- [SELECTED PASSAGE]:
*** Begin section ***

# Clean Your Dishwasher With Lemonade Kool-Aid



## Sly Fox (Jul 3, 2013)

You can spend a lot on fancy cleaners to get the scum out of your dishwasher, or you can just pop in two 10-cent bags of lemonade Kool-Aid in the soap dispenser.

READ MORE
http://consumerist.com/2011/01/clean-your-dishwasher-with-kool-aid.html


----------



## rkunsaw (Jul 3, 2013)

If the dishwasher gets the dishes clean doesn't it clean itself at the same time?


----------



## Sly Fox (Jul 3, 2013)

rkunsaw said:


> If the dishwasher gets the dishes clean doesn't it clean itself at the same time?



Sorry, can not answer that question.  

Sound off in the comments

Scroll down to the Comments section and ask your question there.  Thanks

http://consumerist.com/2011/01/07/clean-your-dishwasher-with-kool-aid/


----------



## That Guy (Jul 3, 2013)

*** End section ***

- [PROVIDED MATERIAL]:
*** Begin section ***

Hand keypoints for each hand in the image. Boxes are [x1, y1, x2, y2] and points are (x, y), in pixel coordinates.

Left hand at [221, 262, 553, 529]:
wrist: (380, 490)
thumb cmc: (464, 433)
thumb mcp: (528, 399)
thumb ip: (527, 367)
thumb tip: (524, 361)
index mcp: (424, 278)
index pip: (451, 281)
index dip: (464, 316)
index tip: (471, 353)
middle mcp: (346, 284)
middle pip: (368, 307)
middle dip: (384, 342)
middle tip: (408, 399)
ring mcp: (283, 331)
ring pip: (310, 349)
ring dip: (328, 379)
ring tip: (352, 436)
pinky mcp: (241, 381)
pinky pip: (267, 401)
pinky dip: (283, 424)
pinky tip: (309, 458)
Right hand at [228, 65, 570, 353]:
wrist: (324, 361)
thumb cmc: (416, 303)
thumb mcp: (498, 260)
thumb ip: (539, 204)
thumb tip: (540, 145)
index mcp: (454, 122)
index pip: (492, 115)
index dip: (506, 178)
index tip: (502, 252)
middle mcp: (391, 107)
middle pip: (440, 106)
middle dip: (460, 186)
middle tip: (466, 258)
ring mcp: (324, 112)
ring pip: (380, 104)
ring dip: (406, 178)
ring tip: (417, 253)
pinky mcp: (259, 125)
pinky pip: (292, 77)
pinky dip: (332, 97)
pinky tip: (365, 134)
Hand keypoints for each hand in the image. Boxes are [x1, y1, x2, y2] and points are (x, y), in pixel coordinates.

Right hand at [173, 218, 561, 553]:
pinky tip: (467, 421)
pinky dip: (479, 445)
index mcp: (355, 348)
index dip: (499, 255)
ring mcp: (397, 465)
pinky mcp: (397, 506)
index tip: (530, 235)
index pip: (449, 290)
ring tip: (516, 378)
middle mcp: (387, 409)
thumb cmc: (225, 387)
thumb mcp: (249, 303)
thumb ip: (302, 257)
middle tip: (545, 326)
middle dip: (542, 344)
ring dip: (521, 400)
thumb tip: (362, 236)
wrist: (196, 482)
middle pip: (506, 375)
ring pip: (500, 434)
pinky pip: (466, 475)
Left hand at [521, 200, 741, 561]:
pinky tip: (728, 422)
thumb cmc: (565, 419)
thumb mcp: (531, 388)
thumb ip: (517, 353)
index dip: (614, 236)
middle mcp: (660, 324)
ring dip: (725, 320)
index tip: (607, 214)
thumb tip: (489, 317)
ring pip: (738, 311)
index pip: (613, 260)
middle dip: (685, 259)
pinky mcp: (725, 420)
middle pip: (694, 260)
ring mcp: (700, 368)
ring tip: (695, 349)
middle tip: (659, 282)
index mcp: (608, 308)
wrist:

*** End section ***

- [WORK TASK 1]: In the dishwasher-cleaning thread, what does the first post say to put in the soap dispenser?
- [WORK TASK 2]: Extract from the dishwasher-cleaning thread the passage that begins at the words "Scroll down to" and ends after "Guy (Jul 3, 2013)".
- [WORK TASK 3]: Write what comes next in the forum thread on cleaning a dishwasher with Kool-Aid, picking up after its last line.

- [ANSWER SECTION 1]: Two 10-cent bags of lemonade Kool-Aid.

- [ANSWER SECTION 2]:
Scroll down to the Comments section and ask your question there.  Thanks

http://consumerist.com/2011/01/07/clean-your-dishwasher-with-kool-aid/


----------



## That Guy (Jul 3, 2013)

- [ANSWER SECTION 3]:
Lemons, in general, are great for cleaning both body and bath.  Never thought about Kool-Aid, though...


----------



## Anne (Jul 3, 2013)

I read that bits of food & grease get in the bottom areas and you have to clean that out.  Vinegar should work, but I wondered if it might cause some rust??


----------



## Anne (Jul 3, 2013)

rkunsaw said:


> If the dishwasher gets the dishes clean doesn't it clean itself at the same time?



I've pondered that question, also........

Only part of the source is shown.